氢能民用涡扇发动机总体性能建模与分析

For the potential application of hydrogen with zero-carbon emission and high energy density in the field of aeroengine power, this study constructs two thermal cycle models of hydrogen civil turbofan engine : direct fuel replacement type and water enhanced cycle type, and systematically compares the performance differences in equal thrust, equal pre-turbine temperature and equal core engine mass flow conditions. The study shows that by using hydrogen as fuel, the overall engine performance can be improved by about 5%, which verifies the feasibility of using hydrogen directly in existing aviation kerosene engines without changing the structure of components. For the water-enhanced turbofan engine, the exhaust water vapor recovery needs to reach 28% to have an energy consumption advantage.

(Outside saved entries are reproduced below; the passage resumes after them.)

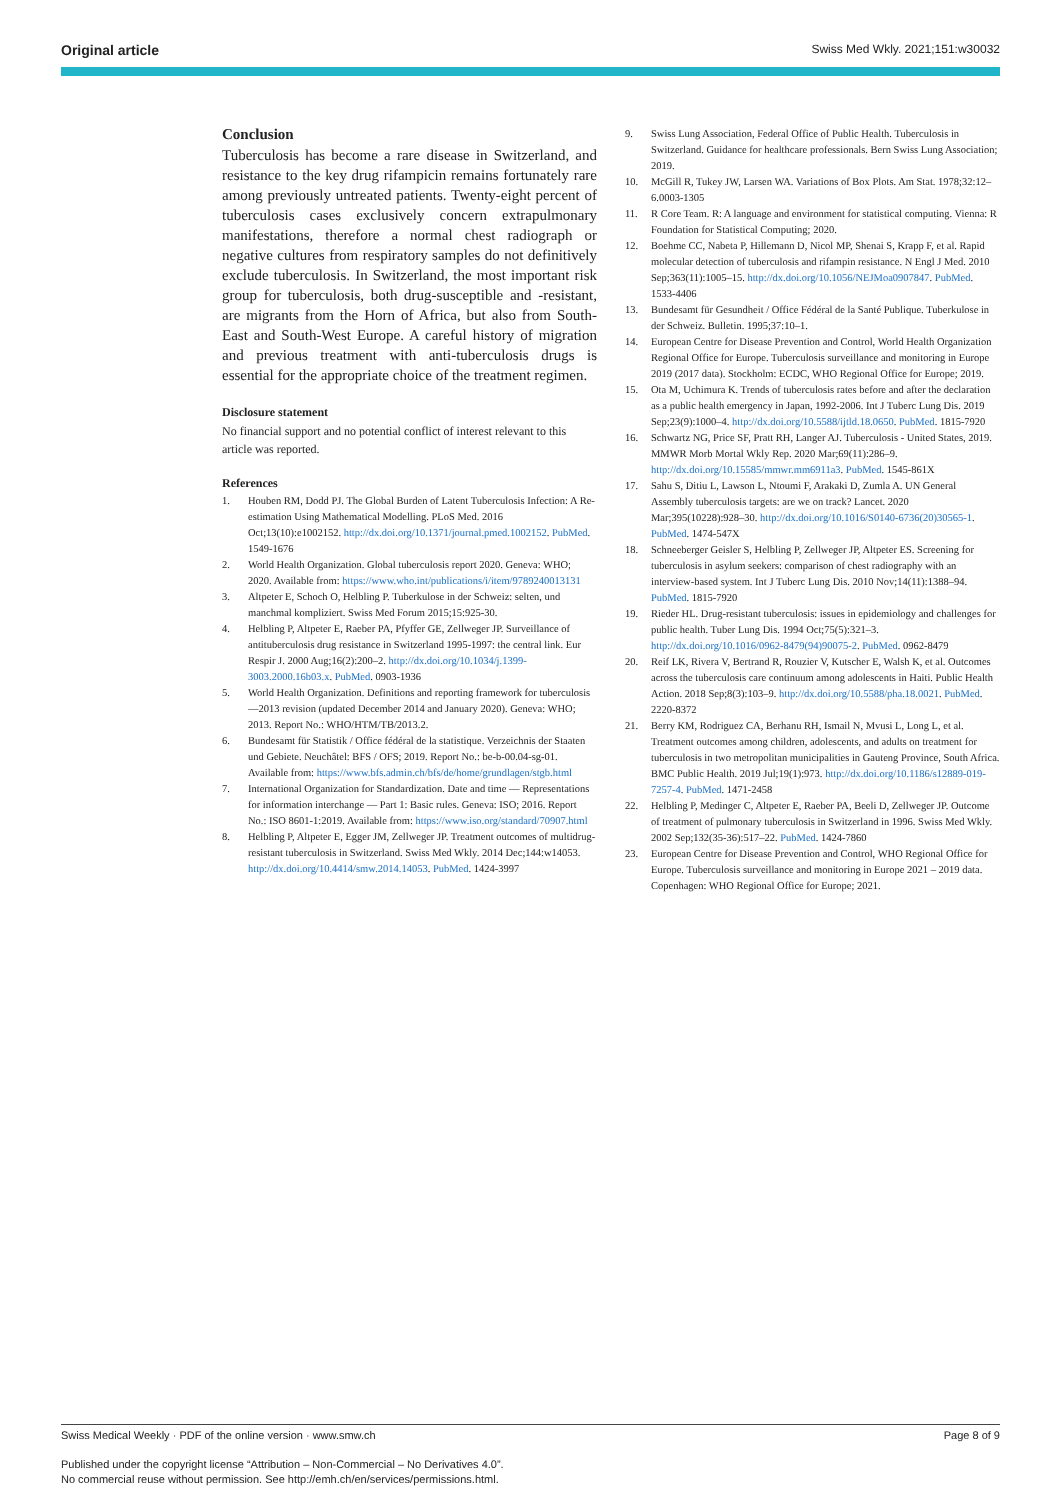Original article Swiss Med Wkly. 2021;151:w30032
Conclusion
Tuberculosis has become a rare disease in Switzerland, and resistance to the key drug rifampicin remains fortunately rare among previously untreated patients. Twenty-eight percent of tuberculosis cases exclusively concern extrapulmonary manifestations, therefore a normal chest radiograph or negative cultures from respiratory samples do not definitively exclude tuberculosis. In Switzerland, the most important risk group for tuberculosis, both drug-susceptible and -resistant, are migrants from the Horn of Africa, but also from South-East and South-West Europe. A careful history of migration and previous treatment with anti-tuberculosis drugs is essential for the appropriate choice of the treatment regimen.
Disclosure statement
No financial support and no potential conflict of interest relevant to this article was reported.
References
1. Houben RM, Dodd PJ. The Global Burden of Latent Tuberculosis Infection: A Re-estimation Using Mathematical Modelling. PLoS Med. 2016 Oct;13(10):e1002152. http://dx.doi.org/10.1371/journal.pmed.1002152. PubMed. 1549-1676
2. World Health Organization. Global tuberculosis report 2020. Geneva: WHO; 2020. Available from: https://www.who.int/publications/i/item/9789240013131
3. Altpeter E, Schoch O, Helbling P. Tuberkulose in der Schweiz: selten, und manchmal kompliziert. Swiss Med Forum 2015;15:925-30.
4. Helbling P, Altpeter E, Raeber PA, Pfyffer GE, Zellweger JP. Surveillance of antituberculosis drug resistance in Switzerland 1995-1997: the central link. Eur Respir J. 2000 Aug;16(2):200–2. http://dx.doi.org/10.1034/j.1399-3003.2000.16b03.x. PubMed. 0903-1936
5. World Health Organization. Definitions and reporting framework for tuberculosis—2013 revision (updated December 2014 and January 2020). Geneva: WHO; 2013. Report No.: WHO/HTM/TB/2013.2.
6. Bundesamt für Statistik / Office fédéral de la statistique. Verzeichnis der Staaten und Gebiete. Neuchâtel: BFS / OFS; 2019. Report No.: be-b-00.04-sg-01. Available from: https://www.bfs.admin.ch/bfs/de/home/grundlagen/stgb.html
7. International Organization for Standardization. Date and time — Representations for information interchange — Part 1: Basic rules. Geneva: ISO; 2016. Report No.: ISO 8601-1:2019. Available from: https://www.iso.org/standard/70907.html
8. Helbling P, Altpeter E, Egger JM, Zellweger JP. Treatment outcomes of multidrug-resistant tuberculosis in Switzerland. Swiss Med Wkly. 2014 Dec;144:w14053. http://dx.doi.org/10.4414/smw.2014.14053. PubMed. 1424-3997
9. Swiss Lung Association, Federal Office of Public Health. Tuberculosis in Switzerland. Guidance for healthcare professionals. Bern Swiss Lung Association; 2019.
10. McGill R, Tukey JW, Larsen WA. Variations of Box Plots. Am Stat. 1978;32:12–6.0003-1305
11. R Core Team. R: A language and environment for statistical computing. Vienna: R Foundation for Statistical Computing; 2020.
12. Boehme CC, Nabeta P, Hillemann D, Nicol MP, Shenai S, Krapp F, et al. Rapid molecular detection of tuberculosis and rifampin resistance. N Engl J Med. 2010 Sep;363(11):1005–15. http://dx.doi.org/10.1056/NEJMoa0907847. PubMed. 1533-4406
13. Bundesamt für Gesundheit / Office Fédéral de la Santé Publique. Tuberkulose in der Schweiz. Bulletin. 1995;37:10–1.
14. European Centre for Disease Prevention and Control, World Health Organization Regional Office for Europe. Tuberculosis surveillance and monitoring in Europe 2019 (2017 data). Stockholm: ECDC, WHO Regional Office for Europe; 2019.
15. Ota M, Uchimura K. Trends of tuberculosis rates before and after the declaration as a public health emergency in Japan, 1992-2006. Int J Tuberc Lung Dis. 2019 Sep;23(9):1000–4. http://dx.doi.org/10.5588/ijtld.18.0650. PubMed. 1815-7920
16. Schwartz NG, Price SF, Pratt RH, Langer AJ. Tuberculosis - United States, 2019. MMWR Morb Mortal Wkly Rep. 2020 Mar;69(11):286–9. http://dx.doi.org/10.15585/mmwr.mm6911a3. PubMed. 1545-861X
17. Sahu S, Ditiu L, Lawson L, Ntoumi F, Arakaki D, Zumla A. UN General Assembly tuberculosis targets: are we on track? Lancet. 2020 Mar;395(10228):928–30. http://dx.doi.org/10.1016/S0140-6736(20)30565-1. PubMed. 1474-547X
18. Schneeberger Geisler S, Helbling P, Zellweger JP, Altpeter ES. Screening for tuberculosis in asylum seekers: comparison of chest radiography with an interview-based system. Int J Tuberc Lung Dis. 2010 Nov;14(11):1388–94. PubMed. 1815-7920
19. Rieder HL. Drug-resistant tuberculosis: issues in epidemiology and challenges for public health. Tuber Lung Dis. 1994 Oct;75(5):321–3. http://dx.doi.org/10.1016/0962-8479(94)90075-2. PubMed. 0962-8479
20. Reif LK, Rivera V, Bertrand R, Rouzier V, Kutscher E, Walsh K, et al. Outcomes across the tuberculosis care continuum among adolescents in Haiti. Public Health Action. 2018 Sep;8(3):103–9. http://dx.doi.org/10.5588/pha.18.0021. PubMed. 2220-8372
21. Berry KM, Rodriguez CA, Berhanu RH, Ismail N, Mvusi L, Long L, et al. Treatment outcomes among children, adolescents, and adults on treatment for tuberculosis in two metropolitan municipalities in Gauteng Province, South Africa. BMC Public Health. 2019 Jul;19(1):973. http://dx.doi.org/10.1186/s12889-019-7257-4. PubMed. 1471-2458
22. Helbling P, Medinger C, Altpeter E, Raeber PA, Beeli D, Zellweger JP. Outcome of treatment of pulmonary tuberculosis in Switzerland in 1996. Swiss Med Wkly. 2002 Sep;132(35-36):517–22. PubMed. 1424-7860
23. European Centre for Disease Prevention and Control, WHO Regional Office for Europe. Tuberculosis surveillance and monitoring in Europe 2021 – 2019 data. Copenhagen: WHO Regional Office for Europe; 2021.
Swiss Medical Weekly · PDF of the online version · www.smw.ch Page 8 of 9
Published under the copyright license “Attribution – Non-Commercial – No Derivatives 4.0”.
No commercial reuse without permission. See http://emh.ch/en/services/permissions.html.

When the percentage of water vapor recovery reaches 50%, the combustion chamber outlet temperature can be reduced by 123 K, the thrust can be increased by 22.9%, and the energy consumption can be reduced by 14.6%. The analysis shows that, to fully utilize the advantages of the water-enhanced turbofan engine, it is necessary to adopt a large bypass ratio, while increasing the limit of the pre-turbine temperature and increasing the water vapor recovery percentage (up to 50%) . This study reveals the gain mechanism of the hydrogen application on the overall performance of the turbofan engine, which provides theoretical support for the selection of future hydrogen power systems.